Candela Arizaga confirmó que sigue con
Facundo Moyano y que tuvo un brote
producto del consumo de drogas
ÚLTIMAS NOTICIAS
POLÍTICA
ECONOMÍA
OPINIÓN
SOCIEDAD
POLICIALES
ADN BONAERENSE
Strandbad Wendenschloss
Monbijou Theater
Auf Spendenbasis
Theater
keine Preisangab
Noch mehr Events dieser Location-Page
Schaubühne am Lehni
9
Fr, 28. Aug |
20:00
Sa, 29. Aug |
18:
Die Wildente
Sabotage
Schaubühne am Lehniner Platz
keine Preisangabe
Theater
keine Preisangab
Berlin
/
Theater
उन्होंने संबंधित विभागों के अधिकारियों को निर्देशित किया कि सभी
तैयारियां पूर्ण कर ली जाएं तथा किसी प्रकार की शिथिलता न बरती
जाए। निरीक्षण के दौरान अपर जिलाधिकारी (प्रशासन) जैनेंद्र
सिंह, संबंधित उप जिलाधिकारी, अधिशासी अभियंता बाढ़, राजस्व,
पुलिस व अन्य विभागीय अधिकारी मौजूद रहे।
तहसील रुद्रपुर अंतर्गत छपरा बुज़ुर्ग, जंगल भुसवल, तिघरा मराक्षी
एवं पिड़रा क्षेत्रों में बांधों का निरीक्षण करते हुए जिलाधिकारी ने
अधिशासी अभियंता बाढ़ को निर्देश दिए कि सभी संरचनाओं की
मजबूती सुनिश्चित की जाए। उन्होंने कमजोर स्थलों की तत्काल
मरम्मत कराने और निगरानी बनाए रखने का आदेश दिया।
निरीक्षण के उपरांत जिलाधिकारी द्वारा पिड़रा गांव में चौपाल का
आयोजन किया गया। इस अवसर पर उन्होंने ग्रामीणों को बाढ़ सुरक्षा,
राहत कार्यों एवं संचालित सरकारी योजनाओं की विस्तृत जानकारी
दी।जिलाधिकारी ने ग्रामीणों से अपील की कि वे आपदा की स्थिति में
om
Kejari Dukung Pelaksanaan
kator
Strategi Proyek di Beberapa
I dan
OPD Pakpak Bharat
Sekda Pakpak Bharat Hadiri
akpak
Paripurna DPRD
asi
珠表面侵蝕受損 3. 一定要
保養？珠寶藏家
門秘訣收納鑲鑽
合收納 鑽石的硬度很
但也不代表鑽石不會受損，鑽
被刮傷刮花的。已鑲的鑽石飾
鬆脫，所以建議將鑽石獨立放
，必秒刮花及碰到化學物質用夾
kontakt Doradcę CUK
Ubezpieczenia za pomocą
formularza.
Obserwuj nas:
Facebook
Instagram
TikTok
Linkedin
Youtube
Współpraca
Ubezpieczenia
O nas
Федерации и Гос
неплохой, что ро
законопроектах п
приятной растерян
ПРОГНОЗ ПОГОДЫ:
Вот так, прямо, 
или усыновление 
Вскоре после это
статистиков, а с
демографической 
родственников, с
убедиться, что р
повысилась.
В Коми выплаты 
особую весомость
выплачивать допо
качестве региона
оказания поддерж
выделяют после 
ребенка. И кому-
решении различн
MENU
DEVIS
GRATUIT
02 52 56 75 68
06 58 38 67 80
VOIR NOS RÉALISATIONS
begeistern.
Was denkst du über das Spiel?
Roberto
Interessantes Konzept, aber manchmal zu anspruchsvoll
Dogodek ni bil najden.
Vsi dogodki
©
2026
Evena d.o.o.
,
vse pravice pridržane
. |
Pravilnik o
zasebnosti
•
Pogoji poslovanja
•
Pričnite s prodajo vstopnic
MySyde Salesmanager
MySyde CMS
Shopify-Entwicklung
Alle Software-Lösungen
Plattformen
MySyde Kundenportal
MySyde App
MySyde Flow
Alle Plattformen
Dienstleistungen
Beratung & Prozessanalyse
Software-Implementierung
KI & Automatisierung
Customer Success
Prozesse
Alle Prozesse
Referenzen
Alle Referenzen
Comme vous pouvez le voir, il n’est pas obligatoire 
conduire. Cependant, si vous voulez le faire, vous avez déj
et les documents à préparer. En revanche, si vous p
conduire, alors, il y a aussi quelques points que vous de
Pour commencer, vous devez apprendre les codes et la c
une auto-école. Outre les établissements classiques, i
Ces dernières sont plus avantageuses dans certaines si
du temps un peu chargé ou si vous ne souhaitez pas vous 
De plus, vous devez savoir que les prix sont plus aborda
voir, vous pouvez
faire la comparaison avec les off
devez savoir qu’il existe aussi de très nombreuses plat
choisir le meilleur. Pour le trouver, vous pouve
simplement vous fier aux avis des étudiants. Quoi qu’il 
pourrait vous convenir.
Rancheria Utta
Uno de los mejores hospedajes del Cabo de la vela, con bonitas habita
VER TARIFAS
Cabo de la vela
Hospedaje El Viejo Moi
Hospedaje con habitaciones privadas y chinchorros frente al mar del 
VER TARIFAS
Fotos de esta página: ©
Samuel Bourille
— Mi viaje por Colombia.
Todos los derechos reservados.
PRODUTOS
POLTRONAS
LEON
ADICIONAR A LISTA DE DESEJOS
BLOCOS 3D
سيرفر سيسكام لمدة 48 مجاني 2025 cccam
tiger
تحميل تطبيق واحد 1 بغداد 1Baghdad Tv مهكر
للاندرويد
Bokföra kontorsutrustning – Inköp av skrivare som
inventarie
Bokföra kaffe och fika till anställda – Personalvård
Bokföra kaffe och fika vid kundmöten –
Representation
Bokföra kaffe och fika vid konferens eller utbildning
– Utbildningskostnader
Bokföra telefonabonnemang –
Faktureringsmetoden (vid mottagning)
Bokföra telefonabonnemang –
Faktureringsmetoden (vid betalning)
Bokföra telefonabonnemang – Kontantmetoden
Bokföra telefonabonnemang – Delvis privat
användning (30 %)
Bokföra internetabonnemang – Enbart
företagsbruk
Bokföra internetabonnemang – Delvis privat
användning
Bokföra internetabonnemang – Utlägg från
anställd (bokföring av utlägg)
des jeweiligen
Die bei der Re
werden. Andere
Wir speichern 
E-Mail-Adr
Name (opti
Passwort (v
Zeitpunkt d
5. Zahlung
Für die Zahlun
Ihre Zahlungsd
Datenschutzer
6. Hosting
########################################
In the material above, show every line where the word "Cabo" turns up.

**RESULT**
Uno de los mejores hospedajes del Cabo de la vela, con bonitas habita
Cabo de la vela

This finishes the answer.